Sapere che il futuro della nostra terra è in mano ad amministratori così sagaci, così lungimiranti, così assennati è un conforto per tutti noi.
sabato 9 ottobre 2010
DIABOLICA COERENZA
In riferimento alle dichiarazioni del presidente della commissione lavori pubblici, a proposito del costruendo palazzetto dello sport di Gravellona Toce, si precisa quanto segue:
durante tale commissione, a cui abbiamo partecipato, è stata presentata l’intenzione dell’amministrazione di portare in Consiglio Comunale un atto di indirizzo che autorizzi il Responsabile del Procedimento a cercare un accordo con l’impresa, sentiti il Direttore lavori e i collaudatori, per arrivare alla rescissione del contratto sulla base del quale erano stati affidati i lavori. L’amministrazione ipotizza di poter recedere dal contratto con una spesa di alcune centinaia di migliaia di euro ad oggi non ancora ben quantificati. Durante la commissione il sindaco ha verbalmente fatto molte ipotesi sulla possibilità di recuperare risorse aggiuntive, forse 500.000 dalla provincia, e su ipotetici altri impianti sportivi finanziati da ipotetici partner privati. Non è stato presentato alcun progetto né alcun documento che dimostri la disponibilità di risorse o di impegni per la futura gestione da parte di alcun ente, solo parole come al solito. Il solito tentativo di confondere le idee con fantomatici finanziatori privati con l’unico scopo di demolire le piscine già per metà costruite e arrivare ad avere un’inutile centro congressi perseguendo l’obiettivo di fare sempre il contrario di quello aveva voluto la precedente amministrazione. Una diabolica coerenza nel continuare a fare scelte sbagliate.
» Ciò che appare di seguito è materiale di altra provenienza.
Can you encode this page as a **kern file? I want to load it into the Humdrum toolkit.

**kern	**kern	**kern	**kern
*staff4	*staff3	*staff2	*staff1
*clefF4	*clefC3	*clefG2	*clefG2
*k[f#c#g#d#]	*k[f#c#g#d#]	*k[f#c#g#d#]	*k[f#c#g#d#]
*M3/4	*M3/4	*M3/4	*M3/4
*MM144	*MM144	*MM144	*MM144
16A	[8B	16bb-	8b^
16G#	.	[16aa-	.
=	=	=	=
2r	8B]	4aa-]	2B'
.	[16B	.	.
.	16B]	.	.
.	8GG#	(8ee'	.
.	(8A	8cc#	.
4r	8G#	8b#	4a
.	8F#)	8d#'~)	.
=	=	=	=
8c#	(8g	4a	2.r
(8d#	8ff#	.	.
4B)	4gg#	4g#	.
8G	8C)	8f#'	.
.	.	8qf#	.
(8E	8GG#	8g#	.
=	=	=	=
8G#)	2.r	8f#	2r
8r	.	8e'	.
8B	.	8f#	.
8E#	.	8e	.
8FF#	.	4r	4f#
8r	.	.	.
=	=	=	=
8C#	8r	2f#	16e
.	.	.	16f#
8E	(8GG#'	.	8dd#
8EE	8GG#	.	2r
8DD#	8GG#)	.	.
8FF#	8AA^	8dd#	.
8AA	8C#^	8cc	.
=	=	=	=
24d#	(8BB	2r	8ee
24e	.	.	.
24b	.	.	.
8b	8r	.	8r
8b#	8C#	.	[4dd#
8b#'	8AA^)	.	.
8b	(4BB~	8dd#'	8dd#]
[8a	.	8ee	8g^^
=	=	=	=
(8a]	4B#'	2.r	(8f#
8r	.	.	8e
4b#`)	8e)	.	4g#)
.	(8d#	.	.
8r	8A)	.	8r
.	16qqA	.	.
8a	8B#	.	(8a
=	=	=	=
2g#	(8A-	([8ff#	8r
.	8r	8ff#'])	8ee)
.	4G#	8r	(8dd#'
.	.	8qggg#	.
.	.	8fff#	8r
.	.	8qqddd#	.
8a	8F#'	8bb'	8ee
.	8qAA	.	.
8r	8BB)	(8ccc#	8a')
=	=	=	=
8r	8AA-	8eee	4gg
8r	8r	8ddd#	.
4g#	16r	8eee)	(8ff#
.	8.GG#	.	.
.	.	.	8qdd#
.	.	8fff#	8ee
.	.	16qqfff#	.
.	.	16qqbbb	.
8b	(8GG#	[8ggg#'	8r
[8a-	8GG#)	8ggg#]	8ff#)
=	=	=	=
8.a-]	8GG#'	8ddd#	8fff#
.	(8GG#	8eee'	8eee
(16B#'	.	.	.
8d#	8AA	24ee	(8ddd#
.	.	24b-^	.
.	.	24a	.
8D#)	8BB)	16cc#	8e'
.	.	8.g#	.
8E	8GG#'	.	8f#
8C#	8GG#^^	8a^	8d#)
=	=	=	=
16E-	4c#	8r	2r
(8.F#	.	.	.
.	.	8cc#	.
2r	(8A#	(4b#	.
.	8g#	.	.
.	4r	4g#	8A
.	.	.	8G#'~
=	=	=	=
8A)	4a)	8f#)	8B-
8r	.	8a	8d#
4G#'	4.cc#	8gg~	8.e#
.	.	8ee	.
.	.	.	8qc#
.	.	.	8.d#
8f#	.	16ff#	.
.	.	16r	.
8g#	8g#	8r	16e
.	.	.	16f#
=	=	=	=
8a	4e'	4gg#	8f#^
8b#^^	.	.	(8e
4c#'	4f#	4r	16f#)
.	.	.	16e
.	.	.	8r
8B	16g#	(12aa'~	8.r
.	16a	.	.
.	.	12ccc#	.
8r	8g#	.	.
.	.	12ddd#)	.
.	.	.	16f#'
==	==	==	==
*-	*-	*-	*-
Il Gruppo Consiliare di minoranza “Insieme per Gravellona”
giovedì 7 ottobre 2010
Il Grande Fratello vi guarda
Il Grande Fratello ha deciso che a Gravellona c’è bisogno di un centro congressi. Tutta la nostra provincia ne ha profondamente bisogno e il Grande Fratello, che queste cose le sa, ha deciso che Gravellona darà alla provincia quello di cui ha bisogno: un grande centro congressi. Ma il Grande Fratello, che è immensamente buono e sa che qualcuno ha questa fissa delle piscine, ha già trovato la soluzione: un privato farà anche le piscine a spese sue su un terreno del comune. Mai come in questo caso il Ministero della Verità esprime in tutta la sua concretezza l’essenza del bispensiero: le piscine fatte dal comune sono un costo, se le fa un privato sono un business; ma non solo: il centro congressi, che è un esigenza inderogabile, non lo farebbe mai un privato, a causa dei costi di gestione, ed è per questo che lo deve fare l’ente pubblico.
Fosse anche solo in punto di morte, ma anche tutti noi, un giorno, ameremo il Grande Fratello.
Fosse anche solo in punto di morte, ma anche tutti noi, un giorno, ameremo il Grande Fratello.